The task
What appears from the first line of the data below through the line containing "OTHER USES OF", both included, should be copied exactly, and nothing else.

Working data

┌────────

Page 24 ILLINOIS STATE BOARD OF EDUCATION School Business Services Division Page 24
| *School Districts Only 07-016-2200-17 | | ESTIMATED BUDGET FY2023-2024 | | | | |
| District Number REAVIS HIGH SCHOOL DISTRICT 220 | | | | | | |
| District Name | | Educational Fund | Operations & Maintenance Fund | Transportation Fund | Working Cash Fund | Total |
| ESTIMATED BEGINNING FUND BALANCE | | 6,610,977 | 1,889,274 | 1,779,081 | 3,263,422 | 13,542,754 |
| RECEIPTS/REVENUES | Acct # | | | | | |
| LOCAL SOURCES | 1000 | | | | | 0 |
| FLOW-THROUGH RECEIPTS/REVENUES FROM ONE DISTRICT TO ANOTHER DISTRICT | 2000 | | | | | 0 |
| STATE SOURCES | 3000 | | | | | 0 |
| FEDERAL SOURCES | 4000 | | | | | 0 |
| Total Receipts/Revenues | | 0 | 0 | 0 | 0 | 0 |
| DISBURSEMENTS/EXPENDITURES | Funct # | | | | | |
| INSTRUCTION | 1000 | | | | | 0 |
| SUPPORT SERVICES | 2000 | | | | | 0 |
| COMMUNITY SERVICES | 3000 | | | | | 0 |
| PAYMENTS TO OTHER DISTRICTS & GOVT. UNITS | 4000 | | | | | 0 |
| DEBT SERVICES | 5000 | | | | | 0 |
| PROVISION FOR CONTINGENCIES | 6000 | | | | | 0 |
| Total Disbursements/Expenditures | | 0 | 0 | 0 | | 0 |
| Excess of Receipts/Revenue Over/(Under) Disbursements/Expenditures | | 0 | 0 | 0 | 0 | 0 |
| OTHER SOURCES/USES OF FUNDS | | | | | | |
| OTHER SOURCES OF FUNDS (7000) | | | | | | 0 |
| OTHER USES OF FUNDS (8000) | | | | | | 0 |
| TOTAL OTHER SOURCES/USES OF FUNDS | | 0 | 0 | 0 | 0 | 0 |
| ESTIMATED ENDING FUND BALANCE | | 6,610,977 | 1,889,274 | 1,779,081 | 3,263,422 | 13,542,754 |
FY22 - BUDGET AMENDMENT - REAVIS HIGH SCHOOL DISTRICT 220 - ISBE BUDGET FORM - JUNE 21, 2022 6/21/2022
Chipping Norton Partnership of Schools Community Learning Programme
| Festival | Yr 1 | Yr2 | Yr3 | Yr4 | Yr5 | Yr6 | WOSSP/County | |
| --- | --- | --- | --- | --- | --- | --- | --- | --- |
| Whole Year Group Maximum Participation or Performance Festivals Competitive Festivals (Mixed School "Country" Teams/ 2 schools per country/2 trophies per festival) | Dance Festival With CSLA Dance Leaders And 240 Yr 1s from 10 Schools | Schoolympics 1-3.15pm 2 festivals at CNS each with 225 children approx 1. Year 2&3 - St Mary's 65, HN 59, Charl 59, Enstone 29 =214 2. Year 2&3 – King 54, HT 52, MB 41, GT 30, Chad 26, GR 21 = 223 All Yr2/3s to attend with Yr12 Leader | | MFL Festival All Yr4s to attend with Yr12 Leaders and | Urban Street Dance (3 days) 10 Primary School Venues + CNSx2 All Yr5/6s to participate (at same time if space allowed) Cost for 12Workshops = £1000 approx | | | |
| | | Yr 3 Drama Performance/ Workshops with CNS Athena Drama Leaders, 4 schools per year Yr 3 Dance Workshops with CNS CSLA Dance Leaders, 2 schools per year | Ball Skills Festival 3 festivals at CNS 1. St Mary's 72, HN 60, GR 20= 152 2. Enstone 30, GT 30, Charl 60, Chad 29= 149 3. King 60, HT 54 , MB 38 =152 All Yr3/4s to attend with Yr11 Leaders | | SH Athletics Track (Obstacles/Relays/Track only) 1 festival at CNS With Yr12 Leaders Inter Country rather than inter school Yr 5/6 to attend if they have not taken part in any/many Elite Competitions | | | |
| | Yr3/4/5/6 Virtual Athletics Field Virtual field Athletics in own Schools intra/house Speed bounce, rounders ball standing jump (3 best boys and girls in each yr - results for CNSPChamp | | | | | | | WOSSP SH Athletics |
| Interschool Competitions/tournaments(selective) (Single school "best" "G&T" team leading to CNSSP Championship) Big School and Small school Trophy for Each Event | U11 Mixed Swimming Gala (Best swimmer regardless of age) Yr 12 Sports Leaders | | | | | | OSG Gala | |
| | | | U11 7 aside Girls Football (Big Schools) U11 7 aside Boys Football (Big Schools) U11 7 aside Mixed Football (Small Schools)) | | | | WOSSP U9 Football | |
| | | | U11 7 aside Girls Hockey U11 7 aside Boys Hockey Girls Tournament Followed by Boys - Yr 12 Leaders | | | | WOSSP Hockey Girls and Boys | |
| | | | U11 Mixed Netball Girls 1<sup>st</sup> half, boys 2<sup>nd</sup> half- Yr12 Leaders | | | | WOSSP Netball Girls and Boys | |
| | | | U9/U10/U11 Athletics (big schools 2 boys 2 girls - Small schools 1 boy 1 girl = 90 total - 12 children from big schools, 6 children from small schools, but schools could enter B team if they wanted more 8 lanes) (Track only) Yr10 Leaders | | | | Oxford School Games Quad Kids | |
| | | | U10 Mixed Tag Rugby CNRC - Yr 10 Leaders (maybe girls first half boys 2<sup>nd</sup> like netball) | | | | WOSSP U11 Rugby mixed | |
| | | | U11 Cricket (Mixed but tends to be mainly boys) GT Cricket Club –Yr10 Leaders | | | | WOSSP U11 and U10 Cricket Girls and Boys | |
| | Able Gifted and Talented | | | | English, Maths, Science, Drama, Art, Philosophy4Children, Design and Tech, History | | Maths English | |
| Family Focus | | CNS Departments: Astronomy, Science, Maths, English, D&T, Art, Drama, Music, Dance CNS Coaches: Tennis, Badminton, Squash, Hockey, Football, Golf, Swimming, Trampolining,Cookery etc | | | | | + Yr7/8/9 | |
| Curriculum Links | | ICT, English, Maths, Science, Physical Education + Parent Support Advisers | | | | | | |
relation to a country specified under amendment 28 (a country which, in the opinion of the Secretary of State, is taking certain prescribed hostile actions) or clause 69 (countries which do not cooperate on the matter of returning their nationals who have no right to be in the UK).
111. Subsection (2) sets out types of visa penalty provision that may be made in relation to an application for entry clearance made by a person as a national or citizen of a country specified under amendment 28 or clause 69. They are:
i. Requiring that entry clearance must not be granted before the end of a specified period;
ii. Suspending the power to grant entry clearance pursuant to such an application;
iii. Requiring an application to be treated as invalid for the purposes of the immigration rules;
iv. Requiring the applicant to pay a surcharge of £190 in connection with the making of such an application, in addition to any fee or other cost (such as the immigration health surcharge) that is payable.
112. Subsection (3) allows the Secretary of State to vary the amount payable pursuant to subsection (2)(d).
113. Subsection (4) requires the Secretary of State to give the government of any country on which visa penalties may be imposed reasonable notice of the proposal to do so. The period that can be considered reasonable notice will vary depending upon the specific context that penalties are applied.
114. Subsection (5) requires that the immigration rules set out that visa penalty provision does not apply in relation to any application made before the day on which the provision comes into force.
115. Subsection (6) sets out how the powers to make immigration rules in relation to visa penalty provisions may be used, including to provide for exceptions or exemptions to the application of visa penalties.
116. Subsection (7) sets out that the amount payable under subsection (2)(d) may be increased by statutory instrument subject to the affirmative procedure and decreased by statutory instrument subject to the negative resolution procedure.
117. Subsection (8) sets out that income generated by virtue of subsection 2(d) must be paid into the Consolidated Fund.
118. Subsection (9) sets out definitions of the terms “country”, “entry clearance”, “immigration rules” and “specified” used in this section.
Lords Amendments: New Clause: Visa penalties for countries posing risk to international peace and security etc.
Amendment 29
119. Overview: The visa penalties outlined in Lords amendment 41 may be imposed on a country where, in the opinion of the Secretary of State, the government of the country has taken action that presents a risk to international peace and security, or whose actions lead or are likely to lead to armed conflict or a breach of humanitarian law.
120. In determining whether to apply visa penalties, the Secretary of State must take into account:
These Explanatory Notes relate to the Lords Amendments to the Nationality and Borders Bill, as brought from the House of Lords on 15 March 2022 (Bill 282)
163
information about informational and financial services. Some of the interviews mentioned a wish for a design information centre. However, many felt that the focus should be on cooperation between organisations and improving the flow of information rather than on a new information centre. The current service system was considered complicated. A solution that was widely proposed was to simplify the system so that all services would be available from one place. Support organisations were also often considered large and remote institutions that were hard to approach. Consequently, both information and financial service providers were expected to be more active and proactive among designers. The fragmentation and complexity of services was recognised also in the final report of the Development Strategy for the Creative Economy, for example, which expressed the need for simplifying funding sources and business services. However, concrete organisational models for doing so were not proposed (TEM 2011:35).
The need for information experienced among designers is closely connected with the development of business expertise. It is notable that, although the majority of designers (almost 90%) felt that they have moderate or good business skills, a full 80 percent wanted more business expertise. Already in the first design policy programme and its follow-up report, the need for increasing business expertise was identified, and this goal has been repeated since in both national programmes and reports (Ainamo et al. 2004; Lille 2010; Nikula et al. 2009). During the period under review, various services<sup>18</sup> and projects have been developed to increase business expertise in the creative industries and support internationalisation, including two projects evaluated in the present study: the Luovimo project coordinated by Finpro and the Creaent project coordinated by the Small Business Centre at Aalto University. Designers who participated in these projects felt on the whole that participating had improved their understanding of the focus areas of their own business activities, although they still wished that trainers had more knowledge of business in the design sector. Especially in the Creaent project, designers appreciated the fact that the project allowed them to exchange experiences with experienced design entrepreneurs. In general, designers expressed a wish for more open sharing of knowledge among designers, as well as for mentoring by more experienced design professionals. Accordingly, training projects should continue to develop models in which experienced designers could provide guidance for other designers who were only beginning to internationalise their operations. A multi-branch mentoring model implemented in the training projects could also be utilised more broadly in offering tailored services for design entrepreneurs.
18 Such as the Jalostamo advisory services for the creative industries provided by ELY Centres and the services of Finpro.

└────────

Response area
Page 24 ILLINOIS STATE BOARD OF EDUCATION School Business Services Division Page 24
| *School Districts Only 07-016-2200-17 | | ESTIMATED BUDGET FY2023-2024 | | | | |
| District Number REAVIS HIGH SCHOOL DISTRICT 220 | | | | | | |
| District Name | | Educational Fund | Operations & Maintenance Fund | Transportation Fund | Working Cash Fund | Total |
| ESTIMATED BEGINNING FUND BALANCE | | 6,610,977 | 1,889,274 | 1,779,081 | 3,263,422 | 13,542,754 |
| RECEIPTS/REVENUES | Acct # | | | | | |
| LOCAL SOURCES | 1000 | | | | | 0 |
| FLOW-THROUGH RECEIPTS/REVENUES FROM ONE DISTRICT TO ANOTHER DISTRICT | 2000 | | | | | 0 |
| STATE SOURCES | 3000 | | | | | 0 |
| FEDERAL SOURCES | 4000 | | | | | 0 |
| Total Receipts/Revenues | | 0 | 0 | 0 | 0 | 0 |
| DISBURSEMENTS/EXPENDITURES | Funct # | | | | | |
| INSTRUCTION | 1000 | | | | | 0 |
| SUPPORT SERVICES | 2000 | | | | | 0 |
| COMMUNITY SERVICES | 3000 | | | | | 0 |
| PAYMENTS TO OTHER DISTRICTS & GOVT. UNITS | 4000 | | | | | 0 |
| DEBT SERVICES | 5000 | | | | | 0 |
| PROVISION FOR CONTINGENCIES | 6000 | | | | | 0 |
| Total Disbursements/Expenditures | | 0 | 0 | 0 | | 0 |
| Excess of Receipts/Revenue Over/(Under) Disbursements/Expenditures | | 0 | 0 | 0 | 0 | 0 |
| OTHER SOURCES/USES OF FUNDS | | | | | | |
| OTHER SOURCES OF FUNDS (7000) | | | | | | 0 |
| OTHER USES OF FUNDS (8000) | | | | | | 0 |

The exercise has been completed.